>>>

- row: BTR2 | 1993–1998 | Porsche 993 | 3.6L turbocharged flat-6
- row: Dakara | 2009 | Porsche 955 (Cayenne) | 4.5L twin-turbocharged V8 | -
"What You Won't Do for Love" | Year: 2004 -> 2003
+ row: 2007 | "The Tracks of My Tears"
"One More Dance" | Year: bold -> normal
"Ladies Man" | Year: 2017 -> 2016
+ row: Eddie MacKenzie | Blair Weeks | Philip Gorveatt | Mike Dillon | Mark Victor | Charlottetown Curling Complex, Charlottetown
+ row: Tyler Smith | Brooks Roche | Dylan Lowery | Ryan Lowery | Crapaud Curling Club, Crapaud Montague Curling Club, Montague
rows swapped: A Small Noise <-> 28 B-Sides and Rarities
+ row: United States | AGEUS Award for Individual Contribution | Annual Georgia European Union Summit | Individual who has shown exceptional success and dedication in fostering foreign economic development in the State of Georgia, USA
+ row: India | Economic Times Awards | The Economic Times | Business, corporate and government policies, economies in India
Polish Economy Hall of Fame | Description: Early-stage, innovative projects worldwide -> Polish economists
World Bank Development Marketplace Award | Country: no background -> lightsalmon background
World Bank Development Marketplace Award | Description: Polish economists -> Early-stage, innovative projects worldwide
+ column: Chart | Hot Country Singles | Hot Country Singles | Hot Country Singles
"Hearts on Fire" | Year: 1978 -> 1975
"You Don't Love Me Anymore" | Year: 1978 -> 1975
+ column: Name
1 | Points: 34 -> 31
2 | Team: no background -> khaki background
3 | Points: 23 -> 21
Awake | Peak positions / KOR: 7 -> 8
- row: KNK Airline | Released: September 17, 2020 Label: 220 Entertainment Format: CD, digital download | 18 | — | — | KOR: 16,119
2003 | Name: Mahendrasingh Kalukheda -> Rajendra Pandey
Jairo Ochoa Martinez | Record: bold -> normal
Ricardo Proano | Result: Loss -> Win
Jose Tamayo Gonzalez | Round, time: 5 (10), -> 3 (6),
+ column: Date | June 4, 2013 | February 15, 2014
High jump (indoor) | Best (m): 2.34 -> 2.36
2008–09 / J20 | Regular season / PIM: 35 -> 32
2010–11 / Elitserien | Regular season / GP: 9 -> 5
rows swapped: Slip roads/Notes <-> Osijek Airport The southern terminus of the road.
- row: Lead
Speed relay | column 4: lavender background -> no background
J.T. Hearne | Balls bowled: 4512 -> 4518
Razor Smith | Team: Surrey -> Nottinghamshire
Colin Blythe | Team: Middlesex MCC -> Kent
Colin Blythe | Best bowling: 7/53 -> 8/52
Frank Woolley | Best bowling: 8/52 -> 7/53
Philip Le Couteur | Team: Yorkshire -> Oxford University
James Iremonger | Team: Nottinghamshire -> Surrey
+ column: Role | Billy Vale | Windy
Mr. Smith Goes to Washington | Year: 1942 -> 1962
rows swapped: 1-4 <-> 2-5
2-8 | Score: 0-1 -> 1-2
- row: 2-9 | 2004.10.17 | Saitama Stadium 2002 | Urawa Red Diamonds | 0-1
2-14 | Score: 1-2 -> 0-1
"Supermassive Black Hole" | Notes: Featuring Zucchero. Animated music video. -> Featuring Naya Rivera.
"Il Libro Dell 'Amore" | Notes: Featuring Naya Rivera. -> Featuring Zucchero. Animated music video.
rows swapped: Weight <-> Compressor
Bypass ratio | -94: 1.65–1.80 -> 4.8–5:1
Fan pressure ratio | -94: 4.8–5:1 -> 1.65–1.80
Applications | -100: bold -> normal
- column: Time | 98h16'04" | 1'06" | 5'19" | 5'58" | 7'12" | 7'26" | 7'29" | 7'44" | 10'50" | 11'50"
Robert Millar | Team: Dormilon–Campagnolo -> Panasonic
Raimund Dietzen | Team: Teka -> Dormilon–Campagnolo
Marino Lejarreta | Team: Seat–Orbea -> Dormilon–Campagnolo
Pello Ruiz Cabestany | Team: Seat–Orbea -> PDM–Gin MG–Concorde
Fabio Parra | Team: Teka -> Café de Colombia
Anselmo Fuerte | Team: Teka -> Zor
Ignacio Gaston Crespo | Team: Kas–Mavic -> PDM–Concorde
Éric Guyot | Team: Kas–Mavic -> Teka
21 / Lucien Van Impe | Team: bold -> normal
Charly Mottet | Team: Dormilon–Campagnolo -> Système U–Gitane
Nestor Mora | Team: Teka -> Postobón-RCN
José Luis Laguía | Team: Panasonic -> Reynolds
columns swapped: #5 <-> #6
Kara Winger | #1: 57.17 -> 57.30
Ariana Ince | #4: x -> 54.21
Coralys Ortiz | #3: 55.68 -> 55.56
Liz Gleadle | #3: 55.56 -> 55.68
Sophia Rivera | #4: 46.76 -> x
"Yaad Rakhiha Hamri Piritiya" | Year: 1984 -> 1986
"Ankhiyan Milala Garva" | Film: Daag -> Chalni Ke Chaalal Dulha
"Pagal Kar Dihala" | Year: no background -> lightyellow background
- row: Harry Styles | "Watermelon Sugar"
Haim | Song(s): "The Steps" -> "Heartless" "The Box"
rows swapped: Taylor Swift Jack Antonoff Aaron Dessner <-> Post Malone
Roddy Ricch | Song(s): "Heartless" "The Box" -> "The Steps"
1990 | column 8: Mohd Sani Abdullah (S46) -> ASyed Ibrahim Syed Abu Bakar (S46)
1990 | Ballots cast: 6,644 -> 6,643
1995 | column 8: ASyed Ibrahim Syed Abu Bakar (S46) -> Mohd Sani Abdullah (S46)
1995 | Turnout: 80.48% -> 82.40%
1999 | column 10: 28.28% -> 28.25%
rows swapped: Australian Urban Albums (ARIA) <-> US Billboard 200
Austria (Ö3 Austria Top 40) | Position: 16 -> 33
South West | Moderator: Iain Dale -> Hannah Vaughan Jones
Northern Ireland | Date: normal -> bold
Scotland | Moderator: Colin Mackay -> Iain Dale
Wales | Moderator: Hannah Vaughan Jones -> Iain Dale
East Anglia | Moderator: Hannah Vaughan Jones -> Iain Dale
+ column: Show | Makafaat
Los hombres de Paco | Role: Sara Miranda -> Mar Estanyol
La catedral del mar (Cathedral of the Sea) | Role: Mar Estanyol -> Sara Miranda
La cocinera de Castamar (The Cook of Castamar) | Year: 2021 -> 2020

<<<

Copy the listing word for word, starting at its first line and ending at the line that contains "economies in India", with both of those lines included.

- row: BTR2 | 1993–1998 | Porsche 993 | 3.6L turbocharged flat-6
- row: Dakara | 2009 | Porsche 955 (Cayenne) | 4.5L twin-turbocharged V8 | -
"What You Won't Do for Love" | Year: 2004 -> 2003
+ row: 2007 | "The Tracks of My Tears"
"One More Dance" | Year: bold -> normal
"Ladies Man" | Year: 2017 -> 2016
+ row: Eddie MacKenzie | Blair Weeks | Philip Gorveatt | Mike Dillon | Mark Victor | Charlottetown Curling Complex, Charlottetown
+ row: Tyler Smith | Brooks Roche | Dylan Lowery | Ryan Lowery | Crapaud Curling Club, Crapaud Montague Curling Club, Montague
rows swapped: A Small Noise <-> 28 B-Sides and Rarities
+ row: United States | AGEUS Award for Individual Contribution | Annual Georgia European Union Summit | Individual who has shown exceptional success and dedication in fostering foreign economic development in the State of Georgia, USA
+ row: India | Economic Times Awards | The Economic Times | Business, corporate and government policies, economies in India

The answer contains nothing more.